> WORK ORDER
Here the job is to retype the data word for word while leaving the pictures aside.

> DATA PROVIDED
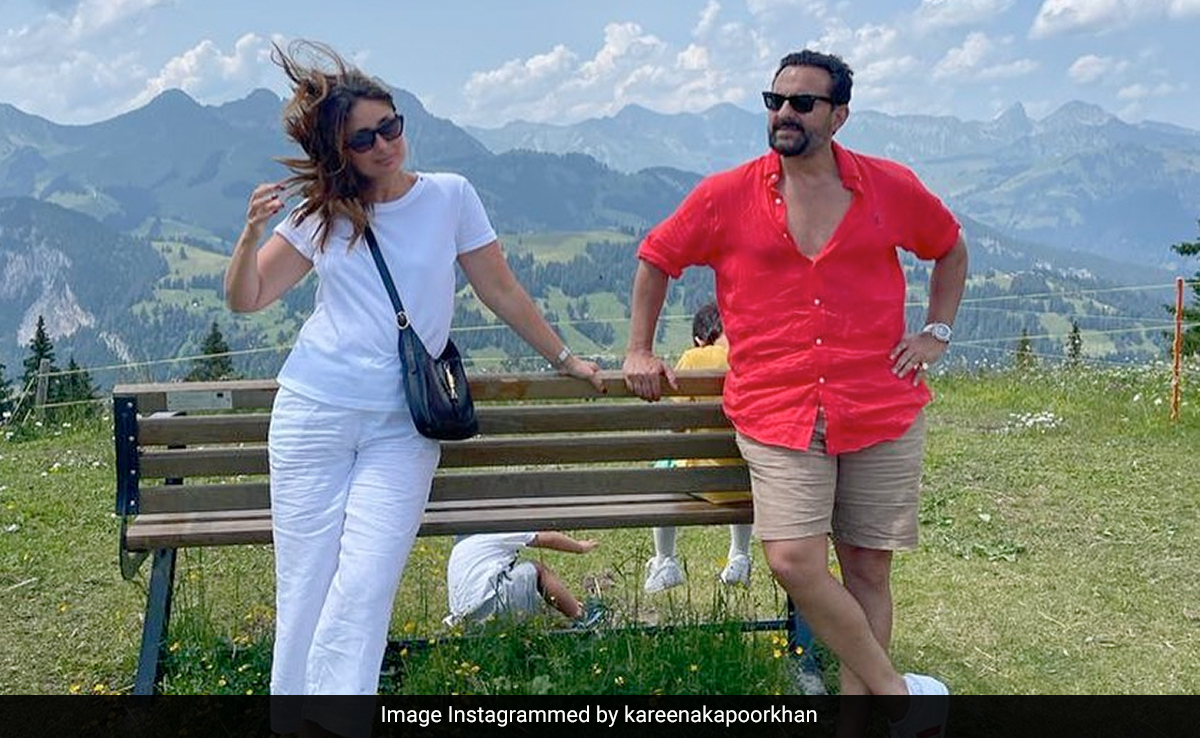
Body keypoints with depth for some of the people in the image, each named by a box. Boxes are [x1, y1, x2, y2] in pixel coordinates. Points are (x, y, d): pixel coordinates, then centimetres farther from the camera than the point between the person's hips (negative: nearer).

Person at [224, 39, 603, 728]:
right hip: (312, 414, 2)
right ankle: (291, 716, 11)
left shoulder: (449, 196, 2)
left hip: (403, 426, -1)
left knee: (364, 588, -13)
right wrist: (252, 233, -9)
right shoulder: (321, 215, 6)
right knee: (305, 587, 0)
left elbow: (501, 290, 10)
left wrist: (565, 359, 13)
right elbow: (245, 299, 9)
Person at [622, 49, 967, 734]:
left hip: (884, 413, 1)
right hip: (777, 415, -1)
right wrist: (640, 349, 11)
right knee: (794, 561, -15)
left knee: (867, 569, 5)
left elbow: (951, 247, 22)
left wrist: (936, 332, 12)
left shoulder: (892, 188, 5)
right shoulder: (726, 196, 2)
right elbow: (656, 258, 15)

> OUTPUT FOR THIS EXERCISE
Body keypoints with depth for some of the people in the image, each named by a box. Boxes are [x1, y1, x2, y2] in pixel coordinates. Points are (x, y, d): pixel coordinates, then centimetres farther from the camera than the point between the person's hips (negative: nearer).

Person at [224, 39, 603, 728]:
right hip: (312, 414, 2)
right ankle: (291, 716, 11)
left shoulder: (449, 196, 2)
left hip: (403, 426, -1)
left knee: (364, 588, -13)
right wrist: (252, 233, -9)
right shoulder: (321, 215, 6)
right knee: (305, 587, 0)
left elbow: (501, 290, 10)
left wrist: (565, 359, 13)
right elbow: (245, 299, 9)
Person at [622, 49, 967, 734]:
left hip: (884, 413, 1)
right hip: (777, 415, -1)
right wrist: (640, 349, 11)
right knee: (794, 561, -15)
left knee: (867, 569, 5)
left elbow: (951, 247, 22)
left wrist: (936, 332, 12)
left shoulder: (892, 188, 5)
right shoulder: (726, 196, 2)
right elbow: (656, 258, 15)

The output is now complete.